Not really. Now instead of having to break the application, then break the kernel it's running under and then attack the VM host, you only have to attack the app and can then go directly at the VM host.
Unikernels just remove a whole security layer. May as well run the app as a user process on the host and forget the VM.
It depends on what you're securing and what the weakest link in your chain is. The assumption is that your app is doing something valuable (i.e. there is value in compromising the app, not just as a means of compromising the host).
Perhaps I should have phrased that differently, but you've reduced the attack surface for compromising your _app_ via the environment (instead of the environment via your app).
(big disclaimer: this is assuming Xen bugs are much more valuable than app bugs and someone with a Xen exploit won't be focusing on you.)

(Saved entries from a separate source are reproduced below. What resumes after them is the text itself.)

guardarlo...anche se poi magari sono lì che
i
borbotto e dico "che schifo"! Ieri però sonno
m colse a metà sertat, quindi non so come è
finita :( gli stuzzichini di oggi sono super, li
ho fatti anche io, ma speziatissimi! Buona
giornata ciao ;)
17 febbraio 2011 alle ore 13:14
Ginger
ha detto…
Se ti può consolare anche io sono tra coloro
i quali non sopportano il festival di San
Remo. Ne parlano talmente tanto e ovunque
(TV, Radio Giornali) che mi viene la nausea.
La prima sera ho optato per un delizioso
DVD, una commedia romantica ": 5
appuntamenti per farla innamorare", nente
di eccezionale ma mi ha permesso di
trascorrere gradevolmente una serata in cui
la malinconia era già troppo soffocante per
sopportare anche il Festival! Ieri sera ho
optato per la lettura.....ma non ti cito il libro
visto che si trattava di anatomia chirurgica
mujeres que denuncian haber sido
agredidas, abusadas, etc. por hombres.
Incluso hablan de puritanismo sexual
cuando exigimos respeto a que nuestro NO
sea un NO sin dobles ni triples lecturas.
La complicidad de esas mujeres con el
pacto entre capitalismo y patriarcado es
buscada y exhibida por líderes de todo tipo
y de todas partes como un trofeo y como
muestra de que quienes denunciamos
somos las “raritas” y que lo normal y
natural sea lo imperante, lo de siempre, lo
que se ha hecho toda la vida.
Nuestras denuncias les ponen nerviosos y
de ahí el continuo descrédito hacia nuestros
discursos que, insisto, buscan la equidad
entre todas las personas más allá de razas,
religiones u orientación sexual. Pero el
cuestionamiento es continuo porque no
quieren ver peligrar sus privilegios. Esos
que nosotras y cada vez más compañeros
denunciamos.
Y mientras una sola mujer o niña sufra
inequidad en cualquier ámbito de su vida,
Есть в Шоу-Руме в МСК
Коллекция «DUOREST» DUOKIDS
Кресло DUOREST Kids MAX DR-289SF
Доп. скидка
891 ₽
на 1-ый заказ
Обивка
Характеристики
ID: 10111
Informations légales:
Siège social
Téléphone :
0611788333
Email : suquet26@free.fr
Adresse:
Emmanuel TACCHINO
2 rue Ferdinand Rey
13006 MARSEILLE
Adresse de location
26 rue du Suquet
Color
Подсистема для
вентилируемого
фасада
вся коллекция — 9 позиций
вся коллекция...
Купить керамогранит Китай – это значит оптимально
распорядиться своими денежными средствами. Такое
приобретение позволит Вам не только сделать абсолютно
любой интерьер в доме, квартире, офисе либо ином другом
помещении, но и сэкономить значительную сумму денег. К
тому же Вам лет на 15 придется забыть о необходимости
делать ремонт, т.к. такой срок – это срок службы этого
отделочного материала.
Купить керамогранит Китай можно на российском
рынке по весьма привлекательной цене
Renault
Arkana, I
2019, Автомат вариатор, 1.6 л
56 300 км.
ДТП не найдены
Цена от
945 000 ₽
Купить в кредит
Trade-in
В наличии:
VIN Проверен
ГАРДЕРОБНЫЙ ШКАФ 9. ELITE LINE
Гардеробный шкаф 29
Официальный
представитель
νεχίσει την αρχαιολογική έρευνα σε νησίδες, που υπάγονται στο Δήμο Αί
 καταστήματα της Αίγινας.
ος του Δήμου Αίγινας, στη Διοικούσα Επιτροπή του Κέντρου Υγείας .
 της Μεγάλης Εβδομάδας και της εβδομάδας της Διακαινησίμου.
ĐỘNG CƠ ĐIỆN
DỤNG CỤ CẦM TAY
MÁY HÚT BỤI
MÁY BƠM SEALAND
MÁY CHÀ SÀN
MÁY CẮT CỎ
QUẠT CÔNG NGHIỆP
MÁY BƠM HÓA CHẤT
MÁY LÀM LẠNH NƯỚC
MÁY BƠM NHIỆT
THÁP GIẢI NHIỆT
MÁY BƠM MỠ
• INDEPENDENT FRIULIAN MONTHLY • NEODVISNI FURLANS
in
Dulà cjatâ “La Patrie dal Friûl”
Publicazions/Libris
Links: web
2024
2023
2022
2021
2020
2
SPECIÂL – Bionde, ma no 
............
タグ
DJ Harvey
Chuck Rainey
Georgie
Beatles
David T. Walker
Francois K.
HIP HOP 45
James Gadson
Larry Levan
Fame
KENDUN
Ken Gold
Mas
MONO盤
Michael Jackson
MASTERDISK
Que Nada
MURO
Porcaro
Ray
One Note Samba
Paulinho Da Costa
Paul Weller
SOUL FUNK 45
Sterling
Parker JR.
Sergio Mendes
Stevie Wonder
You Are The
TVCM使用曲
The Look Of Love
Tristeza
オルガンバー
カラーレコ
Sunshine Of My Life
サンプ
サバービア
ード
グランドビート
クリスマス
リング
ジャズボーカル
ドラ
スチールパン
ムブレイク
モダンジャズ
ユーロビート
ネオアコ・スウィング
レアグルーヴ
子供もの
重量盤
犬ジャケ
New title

unikernels do not have to run in ring 0 although a lot of early ones did. You can run them in ring 2, and they probably never need ring 0 access after boot so there does not have to be any way to return.
Wrong. Cracking the app does not give you access to the VM host. These apps are running in a VM. There's no relationship at all between cracking the app and cracking VM host.
I believe what zlynx meant was that if you want to escalate from the VM to the host, you usually do that via the virtualised devices. On a normal system, your path (for a web service on Linux) would be:
App exploit (-> LSM breakout?) -> local to root escalation -> VM to host escalation via device.
Maybe I'm mistaken but it seems to me that the parent's argument was that running your app in a unikernal prevents another app from crapping all over it, ie: root escalation happened in an adjacent app and now your app is at risk.
It does move the hypervisor up a few levels of abstraction, which could be dangerous, but (more to the point) the benefit is isolation from other misbehaving apps.